Shark bites in Fiji and Columbia

Parra and her scar

Two divers have been bitten by sharks while searching for food.

Iliuta Naceva, 26, and two friends were spearfishing off the Cakaudrove coast in Vanua Levu, Fiji March 2.

A farmer and part-time diver, Naceva was searching for fish at Tawake when a shark quickly appeared and grabbed his arm around the elbow.

“My brother told us that it was very painful experience, and it was the first time he had been bitten by a shark,” Poate Ratulevu told the Fiji Sun.

Naceva was able to leave the water with the help of two friends and was transported to the Labasa Hospital where he was admitted to the men’s surgical ward. Initial reports indicate he will be in the hospital for about a month.

“We are very grateful that he is alive, as he is a father of two children and the wife is a nurse and they would need his support,” Ratulevu said. He also said he thinks his brother will give up diving.

A second fisherman was bitten by a shark in Columbia.

The unidentified 36-year-old was fishing in the Botton House area, off the island of Providencia, in San Andres when a shark bit his right leg.

He was assisted by the National navy and taken to San Andres Island and admitted to the Clarence Lynd Newball Memorial Department Hospital. Photographs and video from the scene appear to show the patient in stable condition.

On April 14, 2019 a female diver was attacked by a reef shark off the Caribbean island of Providencia.

Ana María Muñoz Parra was visiting the Island in preparation for the 2019 Iron Man Challenge.

As she explored the island, she came across a dive shop and inquired about a dive excursion. The group was running a trip and she secured a spot for herself and her boyfriend.

There were six divers on the boat who split into two groups on their second dive of the day. Parra opted to stay with a dive instructor as the other group left from the opposite side of the boat.

“It was about 11:00 in the morning. We went down 15 meters (49 ft) when I saw there were four sharks in front of me,” she told El Pais, a newspaper in Cali. “I was scared and asked the instructor what it was. And he told me to be quiet. I panicked and I hit him, and after 2 seconds I felt something biting me. My brain could not connect: I did not understand what was happening. A shark was biting me.”

She ascended to the surface and her dive group alerted the boat. As she was lifted onto the boat, she saw how badly her wrist had been damaged. She was unable to hold up her left hand because the tendons and nerves had been damaged.

Parra said the captain of the boat initially did not want to leave the area as the second group of divers had not surfaced. However, once he saw the damaged appendage he began boating back to shore.

Unfortunately, the boat was not prepared for the medical emergency.

“They had no first aid, no blanket, no towel, they had absolutely nothing.
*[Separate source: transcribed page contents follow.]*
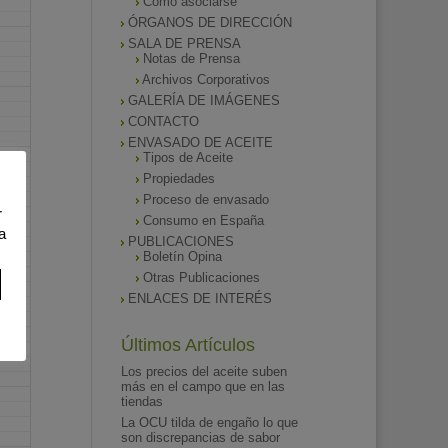
Como asociarse
ÓRGANOS DE DIRECCIÓN
SALA DE PRENSA
Notas de Prensa
Archivos Corporativos
GALERÍA DE IMÁGENES
CONTACTO
ENVASADO DE ACEITE
Tipos de Aceite
Propiedades
Proceso de envasado
r
Consumo en España
a
PUBLICACIONES
Boletín Opina
Otras Publicaciones
ENLACES DE INTERÉS
Últimos Artículos
Los precios del aceite suben
más en el campo que en las
tiendas
La OCU tilda de engaño lo que
son discrepancias de sabor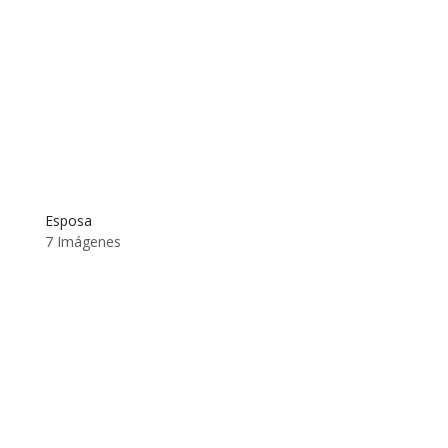
Esposa
7 Imágenes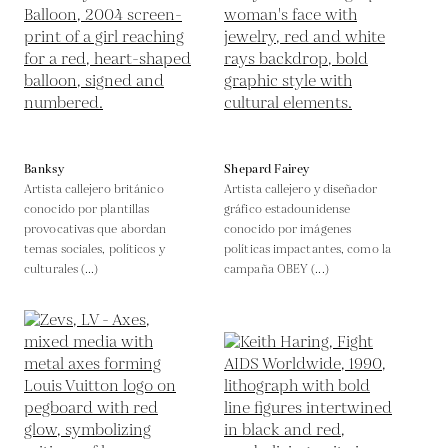
Banksy
Shepard Fairey
Artista callejero británico
Artista callejero y diseñador
conocido por plantillas
gráfico estadounidense
provocativas que abordan
conocido por imágenes
temas sociales, políticos y
políticas impactantes, como la
culturales (...)
campaña OBEY (...)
I was in a bikini because I was going to see fish, not sharks,” she said. However, someone on the boat pulled off their t-shirt and used it to wrap the wound.

Once they arrived on the beach, a golf cart was used to transport her to a small health care center. During the 40-minute ordeal, Parra said the pain went away and she began to lose consciousness and came to peace with the fact she was going to die. Thankfully, someone saw her fading and helped bring her out of shock.

A doctor who had recently graduated began to sew up the wound while a nurse guided him through the process.  After the wound was closed, they finally gave Parra pain medicine.

It was now around 3:00 p.m. and the viability of saving her hand was dropping every hour. She was eventually able to find a humanitarian flight off the island. After hours of transferring flights and avoiding airport personnel who were afraid she could die during the flight, she arrived at the Imbanaco Medical Center in Cali.

On April 22, she was finally able to have surgery on her wrist. The shark had severed two of the three nerves in her dominant hand and the tendons had been destroyed.

Hand surgeon Dr. Juliana Rojas was able to save her hand, and Parra is extremely grateful.

“What Juliana did was magic. I look at my hand and if it hadn’t been for her, I wouldn’t have a hand . . . I was completely lost. It was incredible,” she said.

As with many shark attack survivors, Parra still suffers from post-traumatic stress disorder. However, she plans to swim again, but for now, she won’t be diving.  

“Life is borrowed, I am super strong and I say ‘I can’ with everything,” she said. “But this experience is an invitation to know that one is vulnerable, that there are things that one cannot control, that it is [possible to have] another one, and at any moment you can die. Or lose your hand.”

There have been 11 shark attacks in 2020. All locations are marked on the 2020 Shark Attack Map.